The Huang-ti nei-ching and the Nan-ching linked these notions of systematic correspondence with physiology, etiology, and therapy. As a result, the human organism was described as a microcosm of interrelated functional units associated with the more encompassing categories of all being, and hence with the social and physical environment. Not surprisingly, the reasons for maintaining individual health, or for the emergence of illness, closely paral­leled the reasons for social and environmental har­mony and crisis. The only therapeutic mode within this system of ideas was acupuncture (and to a cer­tain degree dietary means and moxa cauterization).

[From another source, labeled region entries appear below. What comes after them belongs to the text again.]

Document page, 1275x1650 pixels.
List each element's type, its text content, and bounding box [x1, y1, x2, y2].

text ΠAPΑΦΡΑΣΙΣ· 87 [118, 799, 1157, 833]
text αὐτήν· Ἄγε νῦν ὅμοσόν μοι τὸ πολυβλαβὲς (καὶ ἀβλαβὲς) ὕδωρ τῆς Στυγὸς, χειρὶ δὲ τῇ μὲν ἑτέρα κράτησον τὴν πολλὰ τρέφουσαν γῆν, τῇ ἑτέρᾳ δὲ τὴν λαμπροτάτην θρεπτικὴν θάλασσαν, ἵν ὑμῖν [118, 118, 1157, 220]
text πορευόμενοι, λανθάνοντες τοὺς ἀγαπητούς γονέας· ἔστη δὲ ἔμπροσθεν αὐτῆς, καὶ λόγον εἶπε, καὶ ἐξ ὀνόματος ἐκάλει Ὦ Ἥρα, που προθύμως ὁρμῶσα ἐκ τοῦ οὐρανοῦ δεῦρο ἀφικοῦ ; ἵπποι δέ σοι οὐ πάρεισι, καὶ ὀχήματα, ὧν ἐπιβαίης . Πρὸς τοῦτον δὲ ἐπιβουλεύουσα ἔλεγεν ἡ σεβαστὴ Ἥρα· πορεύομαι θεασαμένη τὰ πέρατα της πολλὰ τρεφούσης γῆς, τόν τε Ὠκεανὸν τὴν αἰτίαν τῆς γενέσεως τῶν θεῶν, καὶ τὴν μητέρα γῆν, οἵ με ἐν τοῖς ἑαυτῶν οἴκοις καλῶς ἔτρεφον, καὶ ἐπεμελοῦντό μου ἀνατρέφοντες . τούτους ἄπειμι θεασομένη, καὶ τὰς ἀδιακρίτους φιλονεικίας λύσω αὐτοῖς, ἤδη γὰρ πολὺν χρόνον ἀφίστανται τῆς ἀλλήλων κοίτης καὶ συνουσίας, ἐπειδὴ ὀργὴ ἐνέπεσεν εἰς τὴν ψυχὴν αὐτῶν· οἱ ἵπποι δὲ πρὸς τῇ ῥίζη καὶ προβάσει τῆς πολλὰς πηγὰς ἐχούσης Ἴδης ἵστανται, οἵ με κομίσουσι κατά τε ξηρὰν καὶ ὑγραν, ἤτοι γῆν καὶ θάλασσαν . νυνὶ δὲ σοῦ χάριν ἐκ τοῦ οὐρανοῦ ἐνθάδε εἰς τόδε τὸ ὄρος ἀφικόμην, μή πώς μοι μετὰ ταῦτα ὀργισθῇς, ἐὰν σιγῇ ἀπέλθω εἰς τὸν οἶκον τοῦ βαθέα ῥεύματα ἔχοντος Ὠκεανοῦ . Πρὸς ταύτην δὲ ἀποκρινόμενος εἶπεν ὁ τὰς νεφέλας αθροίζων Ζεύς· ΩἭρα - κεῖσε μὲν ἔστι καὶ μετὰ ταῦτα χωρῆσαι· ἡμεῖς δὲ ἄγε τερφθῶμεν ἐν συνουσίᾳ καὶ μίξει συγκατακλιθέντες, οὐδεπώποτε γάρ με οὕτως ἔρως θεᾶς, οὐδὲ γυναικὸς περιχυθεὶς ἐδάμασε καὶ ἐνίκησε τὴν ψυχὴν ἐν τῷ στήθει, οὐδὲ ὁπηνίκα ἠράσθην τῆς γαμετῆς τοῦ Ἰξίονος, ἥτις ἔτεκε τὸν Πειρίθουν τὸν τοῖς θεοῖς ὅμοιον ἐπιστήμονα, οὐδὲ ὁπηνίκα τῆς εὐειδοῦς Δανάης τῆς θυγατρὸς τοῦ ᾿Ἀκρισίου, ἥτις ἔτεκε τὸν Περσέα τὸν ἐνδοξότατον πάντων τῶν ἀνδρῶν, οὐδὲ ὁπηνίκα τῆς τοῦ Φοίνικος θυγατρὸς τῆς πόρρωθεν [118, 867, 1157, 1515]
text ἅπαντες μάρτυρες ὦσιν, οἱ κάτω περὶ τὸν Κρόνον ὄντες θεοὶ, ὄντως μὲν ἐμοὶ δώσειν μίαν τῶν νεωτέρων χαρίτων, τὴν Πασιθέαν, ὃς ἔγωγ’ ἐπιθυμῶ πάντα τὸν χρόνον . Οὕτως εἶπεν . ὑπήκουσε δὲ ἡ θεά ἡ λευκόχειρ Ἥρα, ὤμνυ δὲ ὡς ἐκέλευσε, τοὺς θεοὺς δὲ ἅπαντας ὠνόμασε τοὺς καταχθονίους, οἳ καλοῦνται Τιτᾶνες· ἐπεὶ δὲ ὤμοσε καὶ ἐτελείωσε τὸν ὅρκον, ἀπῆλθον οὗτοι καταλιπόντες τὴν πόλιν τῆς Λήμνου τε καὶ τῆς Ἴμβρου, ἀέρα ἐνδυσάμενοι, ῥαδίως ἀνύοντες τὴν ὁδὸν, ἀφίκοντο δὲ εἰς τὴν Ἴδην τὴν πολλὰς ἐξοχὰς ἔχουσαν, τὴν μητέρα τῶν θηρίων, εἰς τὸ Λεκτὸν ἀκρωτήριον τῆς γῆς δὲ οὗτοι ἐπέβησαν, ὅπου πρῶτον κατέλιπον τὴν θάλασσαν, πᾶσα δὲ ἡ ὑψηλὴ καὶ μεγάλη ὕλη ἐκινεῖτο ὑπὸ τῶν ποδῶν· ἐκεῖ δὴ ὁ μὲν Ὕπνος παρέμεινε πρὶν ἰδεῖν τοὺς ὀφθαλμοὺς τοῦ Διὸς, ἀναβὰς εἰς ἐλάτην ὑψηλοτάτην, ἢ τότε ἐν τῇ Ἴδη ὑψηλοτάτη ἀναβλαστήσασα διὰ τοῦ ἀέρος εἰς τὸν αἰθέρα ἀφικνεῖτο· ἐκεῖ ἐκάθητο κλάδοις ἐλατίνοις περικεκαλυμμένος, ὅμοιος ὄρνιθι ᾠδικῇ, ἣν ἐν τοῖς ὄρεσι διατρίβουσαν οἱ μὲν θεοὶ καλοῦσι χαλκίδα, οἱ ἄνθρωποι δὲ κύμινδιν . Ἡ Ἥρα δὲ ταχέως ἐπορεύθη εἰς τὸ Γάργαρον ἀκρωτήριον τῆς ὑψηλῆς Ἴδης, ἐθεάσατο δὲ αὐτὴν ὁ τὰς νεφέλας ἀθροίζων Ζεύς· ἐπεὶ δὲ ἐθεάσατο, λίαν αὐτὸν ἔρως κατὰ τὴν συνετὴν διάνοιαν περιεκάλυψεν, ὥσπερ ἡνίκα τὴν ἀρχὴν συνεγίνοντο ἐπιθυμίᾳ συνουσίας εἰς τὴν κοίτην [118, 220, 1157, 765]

The Shen-nung pen-ts’ao ching contained virtu­ally no references to the concepts of systematic corre­spondence. Pharmaceutics developed along its own lines from a description of 365 substances in Shen- nung’s herbal of the first century, to 850 substances in the first government-sponsored materia medica in 659, to more than 1,700 drug descriptions in the great herbals of the northern Song published from 960 to 1126.

One reason for this dichotomy may be seen in a basic antagonism between Confucian-Legalist think­ing and the Taoist worldview. Confucian-Legalist social ideology has dominated Chinese society - with varying intensity - since the early Han dy­nasty. One of its conceptual foundations is the belief in social order, a social order maintained by the government through law enforcement and educa­tion, both of which encourage appropriate legal and moral behavior.

The medicine of systematic corre­spondence was built on identical tenets; health was promised to individuals if they followed a specific life-style congruent with Confucian-Legalist ethics. Needling, moxa, and dietetics were not meant to rescue the fatally ill, but were seen as stimuli to correct aberrations from a proper path.

By contrast, drug lore promised to rescue individu­als from illness regardless of whether they adhered to morality and human rites. From the Han through the T’ang dynasty, the development of pharmaceutics was closely tied to persons affiliated with Taoism. This phenomenon was obviously related not only to the Taoist quest for elixirs and drugs of immortality, but also to the value of drug lore for contradicting the Confucian-Legalist linking of social and individual well-being with an adherence to a morally legiti­mated life-style and to government-proclaimed laws. Taoists claimed such rites and laws to be the origins of social and individual crisis. Thus, it was only be­tween the thirteenth and fifteenth centuries, in the aftermath of Song Neo-Confucianism, that certain Confucian-Legalist and Taoist tenets were united for a few centuries and that attempts were made to con­struct a pharmacology of systematic correspondence.